The poor, those who oppose top-up fees argue, will be put off higher education by this vast burden of potential debt. Will they? Put off by the cost of a motor? And if we really fear that this pittance will dissuade them from opting for an education in favour of a cardboard box on Wardour Street, is it not our duty to persuade them of their folly? Take them through it slowly: this is what you will earn as managing director of Always Late Trains, or as chairman of Directory Misinformation Ltd, or as a glittering celebrity of the sort you can major in at Falmouth College of Arts; and this is what you will have to pay back. Feel the pain? Of course you won't. A second armagnac resisted every other week for a year, a spree in Dolce and Gabbana declined, and you're home. And should you decide to do something more modest with your education, become a schoolteacher, say, or a gender-crazed academic running seminars on sexualised landscape at the University of Sussex, you won't feel the pain either because you'll be earning so little that your debt will never be called in.

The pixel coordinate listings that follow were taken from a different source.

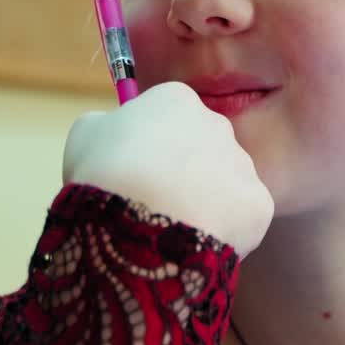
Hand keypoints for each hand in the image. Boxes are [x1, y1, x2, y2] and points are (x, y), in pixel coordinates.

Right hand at [63, 81, 273, 256]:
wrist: (138, 225)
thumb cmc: (104, 175)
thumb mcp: (84, 137)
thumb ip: (105, 125)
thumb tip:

Behold the subtle workings of a well-devised society: the more we need you, the poorer we'll keep you, because the poorer we keep you, the less of your keep we will ask you to pay back. Now tell us that we do not value the profession of teaching!
That this is an argument for increasing top-up fees even further should be obvious to anyone with the will to see it. Three thousand, thirty thousand, three hundred thousand pounds a year. The sky's the limit. Once again only those who earn plenty will refund it, while our teachers, intellectuals, nurses and whoever else we respectfully consign to penury may enjoy the benefits of a free education for life.
Of course, another way of funding universities would be to cut out media and gender studies altogether and sell off the space and furniture released, but you can't have everything.